Stored data
▬▬▬▬▬▬▬▬▬▬
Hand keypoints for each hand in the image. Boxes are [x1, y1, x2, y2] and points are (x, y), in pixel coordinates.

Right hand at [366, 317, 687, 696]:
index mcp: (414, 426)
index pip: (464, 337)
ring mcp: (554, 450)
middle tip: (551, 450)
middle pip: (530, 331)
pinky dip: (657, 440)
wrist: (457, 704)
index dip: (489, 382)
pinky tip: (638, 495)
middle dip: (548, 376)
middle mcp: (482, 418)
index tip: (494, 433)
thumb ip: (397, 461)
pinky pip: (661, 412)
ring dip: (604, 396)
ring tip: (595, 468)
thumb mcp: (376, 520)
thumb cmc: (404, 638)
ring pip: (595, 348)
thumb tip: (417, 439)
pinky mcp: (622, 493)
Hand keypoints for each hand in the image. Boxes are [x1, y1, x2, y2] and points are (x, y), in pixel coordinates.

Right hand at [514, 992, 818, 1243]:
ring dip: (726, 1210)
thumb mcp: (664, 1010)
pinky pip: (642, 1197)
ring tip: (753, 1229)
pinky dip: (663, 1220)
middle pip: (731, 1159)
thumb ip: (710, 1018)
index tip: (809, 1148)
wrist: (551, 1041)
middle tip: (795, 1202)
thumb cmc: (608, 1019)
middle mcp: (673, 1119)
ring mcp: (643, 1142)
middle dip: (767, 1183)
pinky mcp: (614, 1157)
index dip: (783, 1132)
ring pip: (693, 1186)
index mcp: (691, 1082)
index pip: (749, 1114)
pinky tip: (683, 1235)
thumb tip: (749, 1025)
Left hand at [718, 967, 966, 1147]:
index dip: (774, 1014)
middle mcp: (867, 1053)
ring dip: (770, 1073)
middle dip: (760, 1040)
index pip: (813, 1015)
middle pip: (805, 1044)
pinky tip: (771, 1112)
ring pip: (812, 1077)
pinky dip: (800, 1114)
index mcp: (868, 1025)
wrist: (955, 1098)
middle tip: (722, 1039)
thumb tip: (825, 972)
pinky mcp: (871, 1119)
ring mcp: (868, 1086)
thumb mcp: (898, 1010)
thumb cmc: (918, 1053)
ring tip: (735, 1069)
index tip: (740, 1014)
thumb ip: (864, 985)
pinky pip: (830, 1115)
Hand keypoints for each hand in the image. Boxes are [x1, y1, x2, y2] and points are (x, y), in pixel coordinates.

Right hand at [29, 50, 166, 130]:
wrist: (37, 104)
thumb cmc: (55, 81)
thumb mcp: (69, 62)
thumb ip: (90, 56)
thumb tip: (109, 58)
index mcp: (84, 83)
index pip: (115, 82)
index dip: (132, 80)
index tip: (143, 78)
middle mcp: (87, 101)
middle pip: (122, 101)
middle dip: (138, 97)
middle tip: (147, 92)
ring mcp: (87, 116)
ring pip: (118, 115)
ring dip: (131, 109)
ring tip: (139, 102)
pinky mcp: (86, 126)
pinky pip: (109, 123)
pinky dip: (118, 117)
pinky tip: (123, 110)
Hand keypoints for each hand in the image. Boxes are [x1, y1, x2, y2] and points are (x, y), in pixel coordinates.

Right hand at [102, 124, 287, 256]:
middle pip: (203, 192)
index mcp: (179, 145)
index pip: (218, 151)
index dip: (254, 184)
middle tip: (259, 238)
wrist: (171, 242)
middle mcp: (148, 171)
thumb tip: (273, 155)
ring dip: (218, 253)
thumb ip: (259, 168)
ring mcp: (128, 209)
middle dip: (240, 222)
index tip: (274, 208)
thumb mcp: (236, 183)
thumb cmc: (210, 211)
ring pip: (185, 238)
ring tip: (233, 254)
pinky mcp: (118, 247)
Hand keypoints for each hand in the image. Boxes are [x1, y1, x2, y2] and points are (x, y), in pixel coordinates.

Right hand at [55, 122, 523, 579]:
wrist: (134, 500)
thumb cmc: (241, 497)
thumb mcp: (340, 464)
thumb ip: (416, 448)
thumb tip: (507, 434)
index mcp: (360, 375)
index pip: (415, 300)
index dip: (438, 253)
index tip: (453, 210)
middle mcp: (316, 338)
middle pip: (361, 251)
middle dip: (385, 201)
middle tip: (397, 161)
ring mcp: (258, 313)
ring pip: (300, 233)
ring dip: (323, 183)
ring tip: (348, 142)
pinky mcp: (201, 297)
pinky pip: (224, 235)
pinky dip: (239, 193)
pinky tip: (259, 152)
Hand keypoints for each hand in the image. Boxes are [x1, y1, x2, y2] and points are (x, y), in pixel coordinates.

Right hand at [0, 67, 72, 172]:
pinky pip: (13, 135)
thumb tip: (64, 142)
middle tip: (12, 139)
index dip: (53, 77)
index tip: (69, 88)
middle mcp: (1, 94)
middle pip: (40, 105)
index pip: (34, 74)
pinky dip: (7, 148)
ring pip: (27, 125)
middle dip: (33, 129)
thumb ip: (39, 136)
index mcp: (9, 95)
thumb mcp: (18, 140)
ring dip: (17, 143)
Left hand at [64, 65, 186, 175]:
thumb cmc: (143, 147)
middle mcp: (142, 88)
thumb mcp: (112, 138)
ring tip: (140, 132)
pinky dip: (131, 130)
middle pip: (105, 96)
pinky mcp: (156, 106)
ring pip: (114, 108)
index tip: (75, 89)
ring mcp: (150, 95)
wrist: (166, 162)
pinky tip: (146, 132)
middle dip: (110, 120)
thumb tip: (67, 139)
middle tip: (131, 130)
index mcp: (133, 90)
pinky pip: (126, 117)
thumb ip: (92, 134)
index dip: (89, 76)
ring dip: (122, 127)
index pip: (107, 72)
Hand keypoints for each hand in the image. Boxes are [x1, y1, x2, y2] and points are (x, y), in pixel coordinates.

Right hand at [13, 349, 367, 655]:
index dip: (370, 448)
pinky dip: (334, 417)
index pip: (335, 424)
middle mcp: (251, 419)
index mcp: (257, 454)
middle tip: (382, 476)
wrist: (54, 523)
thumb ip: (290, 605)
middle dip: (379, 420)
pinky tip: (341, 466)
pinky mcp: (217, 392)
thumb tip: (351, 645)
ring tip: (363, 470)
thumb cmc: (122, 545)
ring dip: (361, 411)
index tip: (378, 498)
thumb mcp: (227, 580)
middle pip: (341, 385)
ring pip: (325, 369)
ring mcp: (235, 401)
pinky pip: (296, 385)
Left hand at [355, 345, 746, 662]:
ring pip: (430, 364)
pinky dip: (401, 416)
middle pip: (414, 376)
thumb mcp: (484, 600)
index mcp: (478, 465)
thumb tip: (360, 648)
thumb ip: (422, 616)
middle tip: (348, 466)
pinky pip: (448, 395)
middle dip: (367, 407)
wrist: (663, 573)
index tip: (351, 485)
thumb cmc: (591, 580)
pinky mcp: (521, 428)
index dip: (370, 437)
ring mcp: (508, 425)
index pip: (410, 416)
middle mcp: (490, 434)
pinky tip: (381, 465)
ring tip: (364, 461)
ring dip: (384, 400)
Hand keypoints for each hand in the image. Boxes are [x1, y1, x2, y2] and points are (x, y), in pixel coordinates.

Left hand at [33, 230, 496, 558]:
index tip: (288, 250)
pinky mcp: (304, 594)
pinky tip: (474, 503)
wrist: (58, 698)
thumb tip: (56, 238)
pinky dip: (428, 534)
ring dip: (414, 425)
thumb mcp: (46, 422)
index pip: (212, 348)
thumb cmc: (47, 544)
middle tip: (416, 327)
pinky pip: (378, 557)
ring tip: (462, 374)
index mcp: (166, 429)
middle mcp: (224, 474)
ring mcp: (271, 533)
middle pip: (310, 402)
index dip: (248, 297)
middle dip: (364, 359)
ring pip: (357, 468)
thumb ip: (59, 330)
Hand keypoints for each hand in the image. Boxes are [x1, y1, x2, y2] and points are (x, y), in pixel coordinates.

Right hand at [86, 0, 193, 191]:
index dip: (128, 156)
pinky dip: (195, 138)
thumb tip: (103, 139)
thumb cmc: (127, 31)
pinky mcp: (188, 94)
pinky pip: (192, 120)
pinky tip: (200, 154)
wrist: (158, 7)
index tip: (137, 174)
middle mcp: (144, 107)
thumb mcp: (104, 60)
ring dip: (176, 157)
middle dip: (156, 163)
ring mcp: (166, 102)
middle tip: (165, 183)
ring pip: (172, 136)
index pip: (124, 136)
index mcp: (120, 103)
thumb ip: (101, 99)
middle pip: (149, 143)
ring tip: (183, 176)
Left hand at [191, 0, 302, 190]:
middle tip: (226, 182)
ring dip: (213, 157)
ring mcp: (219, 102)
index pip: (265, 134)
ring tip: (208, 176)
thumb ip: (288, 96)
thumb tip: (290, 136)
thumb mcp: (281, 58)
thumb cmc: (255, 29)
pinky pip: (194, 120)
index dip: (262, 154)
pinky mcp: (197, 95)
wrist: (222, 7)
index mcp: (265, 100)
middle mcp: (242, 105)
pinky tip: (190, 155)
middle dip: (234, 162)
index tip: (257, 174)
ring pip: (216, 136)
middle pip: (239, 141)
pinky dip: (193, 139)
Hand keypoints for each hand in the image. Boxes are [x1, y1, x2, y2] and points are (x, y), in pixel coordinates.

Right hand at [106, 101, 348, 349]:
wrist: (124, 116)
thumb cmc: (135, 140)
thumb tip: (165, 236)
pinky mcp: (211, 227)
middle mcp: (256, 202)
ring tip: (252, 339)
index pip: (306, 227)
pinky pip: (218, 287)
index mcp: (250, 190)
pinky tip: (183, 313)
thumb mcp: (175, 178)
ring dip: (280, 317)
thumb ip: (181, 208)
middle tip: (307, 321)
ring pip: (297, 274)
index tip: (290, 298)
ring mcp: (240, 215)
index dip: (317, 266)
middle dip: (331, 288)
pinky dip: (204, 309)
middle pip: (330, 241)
▬▬▬▬▬▬▬▬▬▬
Task directions >> Your reply should be only the count of lines in the entries above that contain the word "Left".

Response area >> 5